Alternatives to the embodiment shown in FIG. 4C are possible, such
as using spring-loaded axles, retractable pins, and the like.
[0052] Views of the design of the protective helmet 400 are
depicted in FIGS. 5A to 5F. More specifically, FIG. 5A depicts a
perspective view of the protective helmet 400; FIGS. 5B and 5C
depict a front view and a back view, respectively, of the
protective helmet 400; FIGS. 5D and 5E depict a top view and a
bottom view, respectively, of the protective helmet 400; and FIG.
5F depicts a side view of the protective helmet 400. In particular,
the views in FIGS. 5A to 5F depict how the helmet 400 has a smooth
contour between the first and second outer impact shells 404 and
406 and the portions of the primary inner shell 402 other than the
depressed crown portion and the depressed rear portion.

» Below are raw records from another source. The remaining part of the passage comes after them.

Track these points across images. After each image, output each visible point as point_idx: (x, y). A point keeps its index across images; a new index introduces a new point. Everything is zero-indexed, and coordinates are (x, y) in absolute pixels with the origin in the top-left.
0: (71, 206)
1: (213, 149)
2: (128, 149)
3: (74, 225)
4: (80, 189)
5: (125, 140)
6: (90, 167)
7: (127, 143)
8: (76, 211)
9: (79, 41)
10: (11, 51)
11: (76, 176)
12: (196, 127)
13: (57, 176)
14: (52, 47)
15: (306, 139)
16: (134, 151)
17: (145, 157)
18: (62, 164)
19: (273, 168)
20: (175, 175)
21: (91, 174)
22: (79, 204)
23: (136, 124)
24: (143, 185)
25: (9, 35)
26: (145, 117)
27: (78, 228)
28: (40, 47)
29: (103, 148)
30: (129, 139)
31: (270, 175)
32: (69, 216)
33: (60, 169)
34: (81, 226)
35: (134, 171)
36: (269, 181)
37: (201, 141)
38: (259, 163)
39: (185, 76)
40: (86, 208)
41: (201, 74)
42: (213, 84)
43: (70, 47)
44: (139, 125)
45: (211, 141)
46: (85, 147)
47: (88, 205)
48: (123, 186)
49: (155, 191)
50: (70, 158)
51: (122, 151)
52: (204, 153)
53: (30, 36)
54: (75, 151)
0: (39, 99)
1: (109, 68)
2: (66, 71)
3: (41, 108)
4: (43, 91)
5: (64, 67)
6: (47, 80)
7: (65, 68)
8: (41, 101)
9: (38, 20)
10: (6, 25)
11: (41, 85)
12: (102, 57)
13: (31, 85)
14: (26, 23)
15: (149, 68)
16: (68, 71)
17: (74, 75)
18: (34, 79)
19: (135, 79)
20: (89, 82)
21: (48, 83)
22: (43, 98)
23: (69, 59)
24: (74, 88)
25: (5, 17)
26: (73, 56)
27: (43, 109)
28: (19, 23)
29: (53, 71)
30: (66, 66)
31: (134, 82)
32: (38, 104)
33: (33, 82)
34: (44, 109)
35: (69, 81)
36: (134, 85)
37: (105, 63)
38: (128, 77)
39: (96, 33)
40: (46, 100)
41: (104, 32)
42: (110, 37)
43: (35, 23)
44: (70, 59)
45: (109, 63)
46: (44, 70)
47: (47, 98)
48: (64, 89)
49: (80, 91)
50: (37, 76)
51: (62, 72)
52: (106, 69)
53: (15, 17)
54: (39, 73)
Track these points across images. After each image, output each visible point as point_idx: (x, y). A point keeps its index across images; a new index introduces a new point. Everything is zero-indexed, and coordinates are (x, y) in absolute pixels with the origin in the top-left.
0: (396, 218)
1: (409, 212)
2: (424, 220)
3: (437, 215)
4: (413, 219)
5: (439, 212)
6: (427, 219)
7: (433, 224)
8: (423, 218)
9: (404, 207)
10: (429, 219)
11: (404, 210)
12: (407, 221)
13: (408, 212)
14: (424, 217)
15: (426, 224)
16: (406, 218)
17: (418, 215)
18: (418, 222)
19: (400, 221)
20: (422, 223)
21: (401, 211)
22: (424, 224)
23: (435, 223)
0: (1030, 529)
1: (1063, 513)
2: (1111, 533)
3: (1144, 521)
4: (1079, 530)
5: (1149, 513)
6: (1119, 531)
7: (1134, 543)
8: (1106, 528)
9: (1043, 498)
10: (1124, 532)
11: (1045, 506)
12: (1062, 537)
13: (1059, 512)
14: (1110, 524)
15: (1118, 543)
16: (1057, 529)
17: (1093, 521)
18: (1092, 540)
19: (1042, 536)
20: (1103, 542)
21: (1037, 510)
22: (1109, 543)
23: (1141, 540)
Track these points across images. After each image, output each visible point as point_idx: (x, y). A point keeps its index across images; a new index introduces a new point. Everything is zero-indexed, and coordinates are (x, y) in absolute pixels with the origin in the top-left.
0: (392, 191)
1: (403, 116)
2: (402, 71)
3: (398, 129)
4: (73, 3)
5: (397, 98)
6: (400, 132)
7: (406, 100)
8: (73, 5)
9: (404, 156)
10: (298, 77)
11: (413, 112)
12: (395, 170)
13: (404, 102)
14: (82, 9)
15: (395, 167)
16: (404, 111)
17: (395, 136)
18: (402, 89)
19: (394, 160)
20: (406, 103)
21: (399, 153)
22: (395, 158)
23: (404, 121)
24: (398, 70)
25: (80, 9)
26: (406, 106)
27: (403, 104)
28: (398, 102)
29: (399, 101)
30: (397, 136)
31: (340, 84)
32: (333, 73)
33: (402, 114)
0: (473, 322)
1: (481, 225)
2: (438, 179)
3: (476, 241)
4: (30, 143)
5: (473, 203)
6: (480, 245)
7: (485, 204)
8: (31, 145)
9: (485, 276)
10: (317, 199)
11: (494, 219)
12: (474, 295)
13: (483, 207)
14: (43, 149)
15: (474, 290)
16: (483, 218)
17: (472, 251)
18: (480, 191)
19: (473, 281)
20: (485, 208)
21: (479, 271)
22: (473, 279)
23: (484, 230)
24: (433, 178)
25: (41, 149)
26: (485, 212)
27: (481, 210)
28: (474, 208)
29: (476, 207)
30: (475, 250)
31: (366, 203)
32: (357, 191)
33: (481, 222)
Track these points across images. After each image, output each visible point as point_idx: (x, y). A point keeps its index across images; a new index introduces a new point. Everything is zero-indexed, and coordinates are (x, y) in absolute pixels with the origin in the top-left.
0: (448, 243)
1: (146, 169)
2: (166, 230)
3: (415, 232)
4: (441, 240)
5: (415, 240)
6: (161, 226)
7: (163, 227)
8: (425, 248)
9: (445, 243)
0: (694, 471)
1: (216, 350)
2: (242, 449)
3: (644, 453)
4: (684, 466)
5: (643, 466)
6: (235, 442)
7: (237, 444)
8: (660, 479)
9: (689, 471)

[0053] Although the embodiments of protective helmets disclosed
herein are illustrated as a football helmets, it is to be
understood that the protective helmets disclosed herein can be used
for any other sport or activity where a helmet is used for impact
protection.
[0054] While various embodiments of the disclosed subject matter
has been illustrated and described, it will be appreciated that
various changes can be made therein without departing from the
spirit and scope of the claimed invention.
* * * * *